The main collateral effects of this maneuver to manipulate
public opinion were:
A. resistance to mask use and social isolation;
B. low adherence to vaccination;
C. the deliberate use of ineffective preventive and curative methods;
D. greater number of infected, absence from work and deaths and;
E. increased expenditure on public health and social assistance.
This means that the politicization of health and the denial of science generates a hostile climate in society and increases public expenditure [26,27,33,34]. So, the justifications for government acts of resistance to measures to prevent and control the Covid-19 pandemic are not sustainable and serve to manipulate public opinion and generate more damage to the health and economy fields of the country.
Health politicization is a political strategy to manipulate public opinion mediated by disinformation.

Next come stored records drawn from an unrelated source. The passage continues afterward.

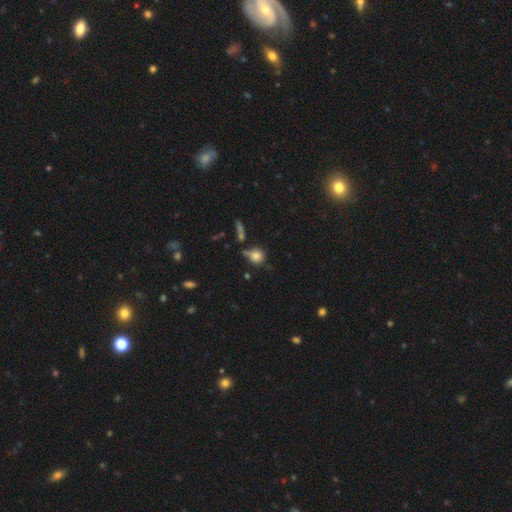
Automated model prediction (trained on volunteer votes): Smooth or featured?
  - smooth: 77% *
  - star or artifact: 12%
  - featured or disk: 11%
How rounded?
  - round: 81% *
  - in between: 16%
  - cigar-shaped: 3%
Merging?
  - none: 59% *
  - minor disturbance: 20%
  - merger: 13%
  - major disturbance: 8%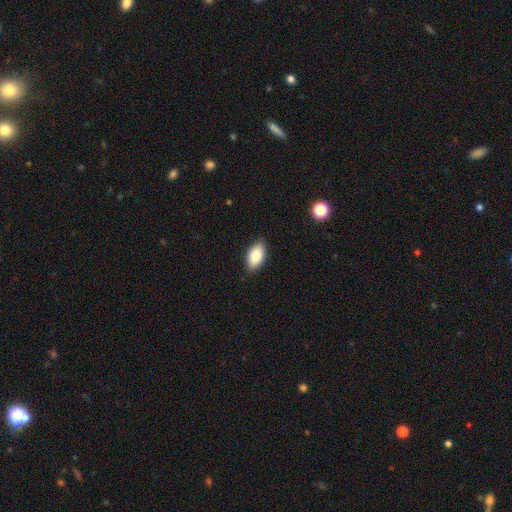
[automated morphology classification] Q: Smooth or featured?
A: smooth (82%); runner-up: featured or disk (11%)
Q: How rounded?
A: in between (93%); runner-up: round (4%)
Q: Merging?
A: none (87%); runner-up: minor disturbance (10%)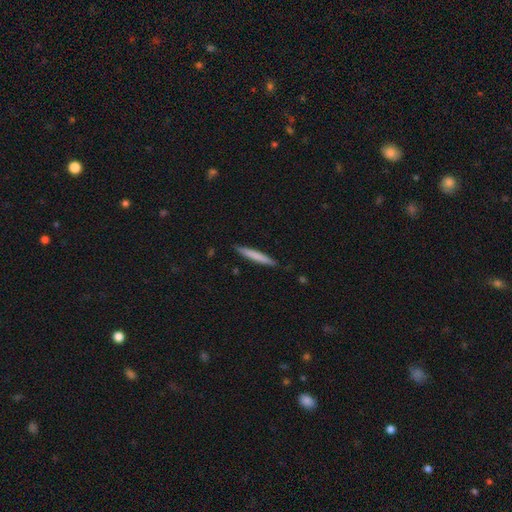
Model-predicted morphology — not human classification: Q: Smooth or featured?
A: smooth (72%); runner-up: featured or disk (23%)
Q: How rounded?
A: cigar-shaped (96%); runner-up: in between (3%)
Q: Merging?
A: none (89%); runner-up: minor disturbance (8%)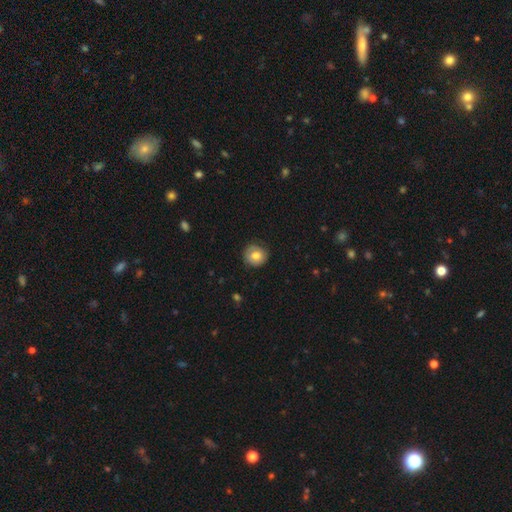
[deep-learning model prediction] Smooth or featured: smooth — 76% (featured or disk — 16%)
How rounded: round — 90% (in between — 9%)
Merging: none — 84% (minor disturbance — 12%)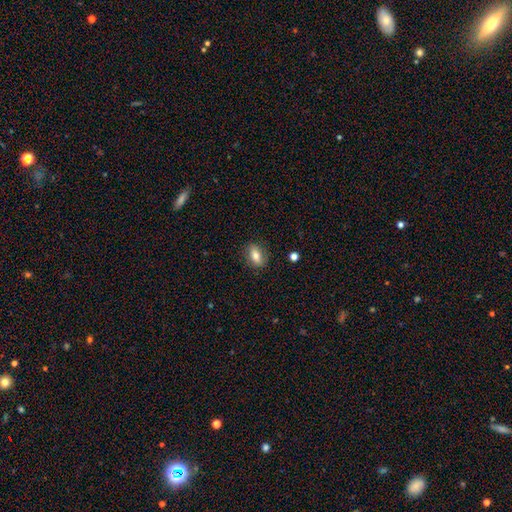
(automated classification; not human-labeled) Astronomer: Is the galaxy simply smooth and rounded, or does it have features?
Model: smooth — 68%.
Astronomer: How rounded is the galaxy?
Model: in between — 79%.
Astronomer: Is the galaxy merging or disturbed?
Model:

This conduct is used by governors that deny the science and disease, resist preventive health measures, try to convince society to follow their socio-cultural, religious, party concepts, and may have intentional acts of political corruption. When legitimate belief in “wrong factual” knowledge about health becomes part of the social concept, the mistrust level of fact reality increases, the propagation of conspiracy theories and science denialism becomes more evident in the population. As a result, society develops more resistance to adhere to control and prevent measures, such as mask use, social distancing, and vaccination, of infectious diseases. In this way, the community is subjected to the use of preventive and curative methods that do not have significant effects. Therefore, the politicization and misinformation of health enhanced the damage (ie contamination, deaths and public spending) caused by the Covid-19 pandemic. Due to current events, politicization and misinformation must be considered risk factors to be combated in sanitary interventions. In front of this, robust studies that identify the epistemology and actions to prevent and fight against health politicization and misinformation are necessary.
© 2023 Fernando Tadeu Serra. This is an open access article distributed under the terms of the Creative Commons Attribution License , which permits unrestricted use, distribution, and build upon your work non-commercially.